8 Other Laws That Could Be Ignored Now That Religions Get To Pick And Choose

From AOL.com

NUDITY LAWS Entire colonies of people are dedicated to the belief that being compelled to wear clothes is wrong. Others don’t believe they should be compelled to make love only indoors.

TAXES Most religions profess a deep affinity for peace (while drenching history in blood in the name of religion, but whatever). Why should religious pacifists be compelled to pay taxes that subsidize war?

LSD There isn’t much more religious of an experience than talking directly with God. Hell, Huston Smith included a section on acid in his definitive book The World’s Religions.

GROWING HEMP If you’ve ever talked to a hemp evangelist, you know belief in the crop borders on the religious.

STONING The Bible is packed with tales of impure women meeting a just end under a pile of stones. Today, in certain countries, they’re known as honor killings.
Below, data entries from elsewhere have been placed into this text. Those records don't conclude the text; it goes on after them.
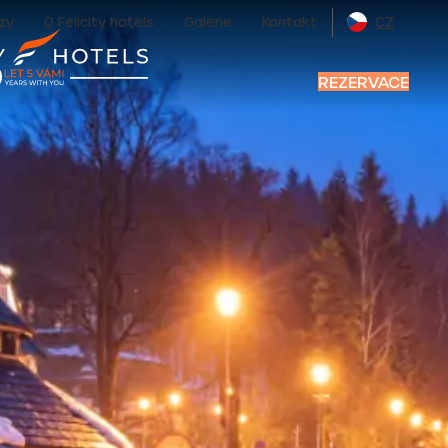
zy
O Felicity hotels
Galerie
Kontakt
CZ
REZERVACE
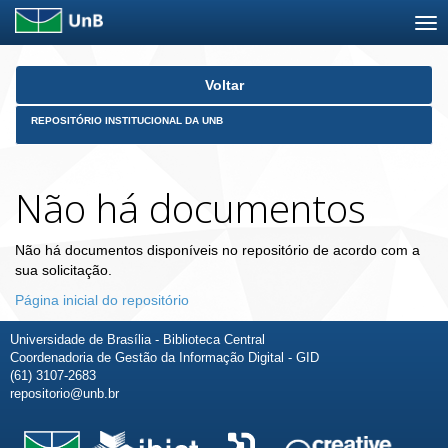
Skip
Voltar
navigation
REPOSITÓRIO INSTITUCIONAL DA UNB
Não há documentos
Não há documentos disponíveis no repositório de acordo com a
sua solicitação.
Página inicial do repositório
Universidade de Brasília - Biblioteca Central
Coordenadoria de Gestão da Informação Digital - GID
(61) 3107-2683
repositorio@unb.br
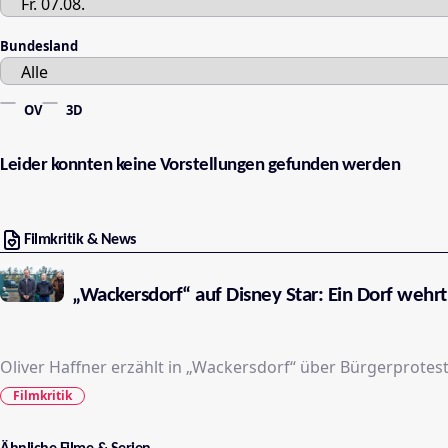
Bundesland
OV
3D
Leider konnten keine Vorstellungen gefunden werden
Filmkritik & News
„Wackersdorf“ auf Disney Star: Ein Dorf wehr
Oliver Haffner erzählt in „Wackersdorf“ über Bürgerprotes
Filmkritik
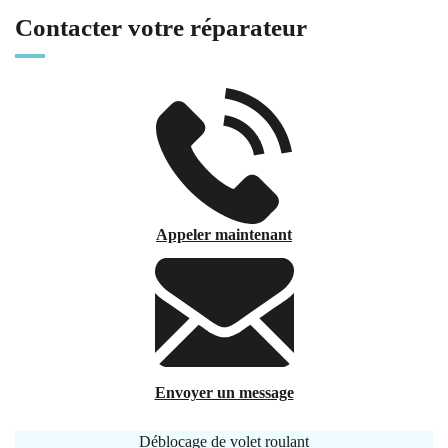
Contacter votre réparateur
Appeler maintenant
Envoyer un message
Déblocage de volet roulant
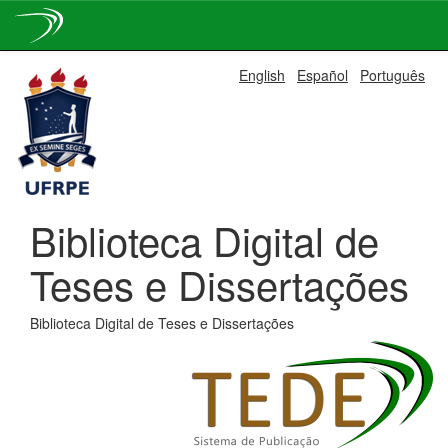
Skip
English
Español
Português
navigation
Biblioteca Digital de
Teses e Dissertações
Biblioteca Digital de Teses e Dissertações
Will the court make an exception to murder for the deeply religious?

GENITAL MUTILATION Female circumcision — more commonly and accurately known as genital mutilation — is central to the practice of some religions, according to some people who have strong beliefs. What is a democracy to tell people otherwise? In fact, the same could go for domestic violence, polygamy and whatever else.

PASTEURIZED MILK For some Amish folk, following a strict religious interpretation of “Do unto others what you would have others do unto you” means selling raw, unpasteurized milk, a practice banned under U.S. law for its potential to carry dangerous bacteria such as salmonella, E. coli and listeria.

DOMESTIC VIOLENCE To hell with the Violence Against Women Act, when the Quran authorizes you to strike a disobedient wife, as illustrated in Chapter 4, Verse 34. And we don’t have to limit the freedom to Muslim men. As Deuteronomy 25:11-12 testifies, “If two men are fighting and the wife of one of them comes to rescue her husband from his assailant, and she reaches out and seizes him by his private parts, you shall cut off her hand. Show her no pity.”

When Freedom of Religion Conflicts with American Laws

What will America look like if religious rights trump all other rights?

We now have three private enterprises contending that the Affordable Care Act (Obama Care) is prohibiting the exercise of their religion. They are required by the ACA to provide birth control services to their employees and that is contrary to their religious beliefs. The lead challenger in the case is the Hobby Lobby corporation, a chain of 500 arts and crafts stores that has 13,000 employees. The company is privately owned meaning no one can buy shares in the business. Forbes magazine reports Obama Administration Suffers A Drubbing In Hobby Lobby Arguments.”

The United States constitution first amendment starts with these words, “Congress shall make no law respecting an establishment of religion, or prohibiting the free exercise thereof;”

The arguments by the Hobby Lobby team and the government are contentious. We won’t know the Supreme Court decision for many months.

My problem is that many laws that have existed for generations could be opposed on religious grounds. Examples are Social Security taxes, welfare programs, when should the USA go to war, etc.  In other words does every religious group have the right to decide what it considers acceptable behavior and participation in every passed law?  Or to put this another way do religions have he right to nullify laws?

As explained in Wikipedia: Wisconsin v. Yoder, 406 U.S. 205 (1972), is the case in which the United States Supreme Court found that Amish children could not be placed under compulsory education past 8th grade. The parents’ fundamental right to freedom of religion outweighed the state’s interest in educating its children. The case is often cited as a basis for parents’ right to educate their children outside of traditional private or public schools.

Jews want to keep their neighborhoods in the NYC metropolitan area and upstate New York exclusively for them. Using the Hobby Lobby contention that equal housing laws deny them right to practice their religion as dictated by religious beliefs they too would be allowed to keep their communities segregated.

Many religions permit discrimination against people of other faiths. Consequently refusal to serve gays, blacks, or any other group could be viewed as their religious right.

The consequence of a decision favoring the plaintiffs is that many of our civil laws would be deemed unenforceable. This nation would be no freer of religious tyranny than Muslim countries that place religious (Sharia) law above all other laws.

If the plaintiffs in this case prevail then the United States will cease to exist as a country that treats all people of all races, colors, and creeds equal rights. Religious law will prevail.

This translates to “Goodbye America.”